> _Document_
--- begin ---

Fairphone’s latest repairable device is for people who hate saying goodbye to an old smartphone more than they like buying a new one.
Nokia has decent phones dirt cheap that you can repair yourself, and you can buy spare parts cheap too, and it runs completely vanilla Android, with good multi year upgrade policy.
raspberriesareyummy@lemmy.world 8 months ago
As someone who knows a good portion of the Fairphone staff in person, and knows they have a great atmosphere and are mostly great people: Fuck you @Fairphone for leaving my perfectly working FP1 dead in the water without SW updates, and removing the spare parts for the FP2 from the store around the time my FP2 needed them (USB charging port, battery), and for making every new fairphone larger, not offering a SINGLE phone in a proper pocket size (like the FP1)
southsamurai@sh.itjust.works 8 months ago
If you can’t buy parts a decade after something is purchased, the repairability is a gimmick, a sales trick.
I’m not making a joke, that’s the truth of it, imo.
That’s how old the fairphone is.
My lgg3 is a year younger, and it’s a pain in the ass to find a real battery, but LG didn’t sell the thing with the idea of users being able to repair and upgrade. You expect an LG phone to have poor parts availability after a decade.
Like you said, a phone under normal use should last a decade plus. Barring failure of the main board, which is kinda where replacing that part means it’s a new phone rather than a repaired phone, if you’re still left with a device that you can’t get parts for, it’s landfill waste. Kinda puts a damper on sustainability as a factor.
Fairphone is a gimmick, and it always has been. A good gimmick to be sure, but a gimmick.

--- end ---

> _Stored rows_
--- begin ---

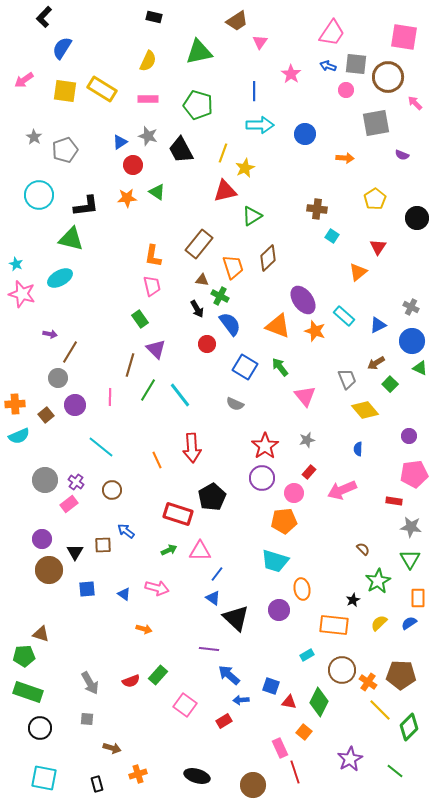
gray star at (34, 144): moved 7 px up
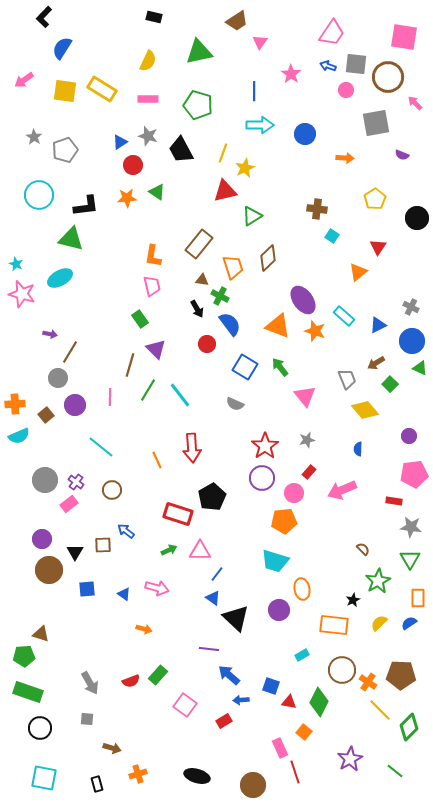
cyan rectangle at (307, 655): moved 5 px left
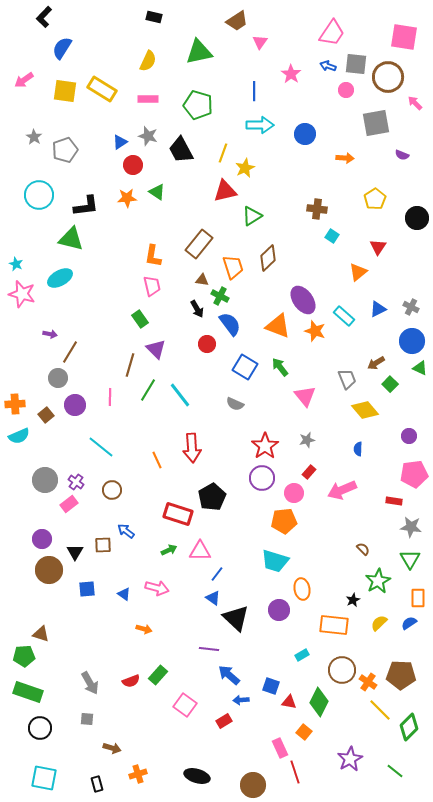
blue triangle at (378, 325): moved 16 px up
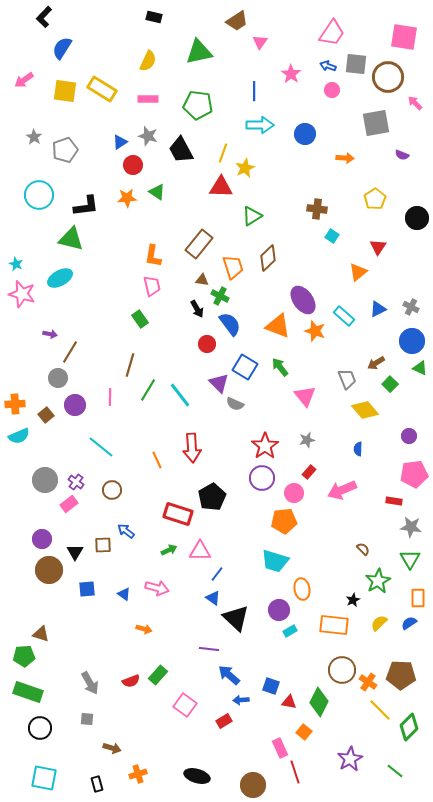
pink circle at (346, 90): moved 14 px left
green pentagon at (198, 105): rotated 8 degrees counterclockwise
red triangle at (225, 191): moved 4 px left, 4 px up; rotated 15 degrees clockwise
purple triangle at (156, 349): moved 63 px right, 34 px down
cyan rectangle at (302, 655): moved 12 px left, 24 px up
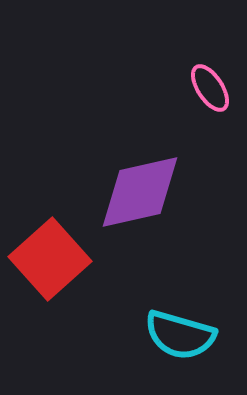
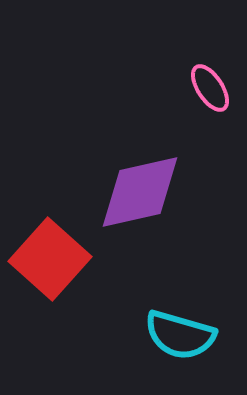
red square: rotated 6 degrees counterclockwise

--- end ---

> _Work to do_
In the Fairphone discussion, which two FP2 parts did one commenter need around the time they were removed from the store?

> _Response to the task_
The USB charging port and the battery.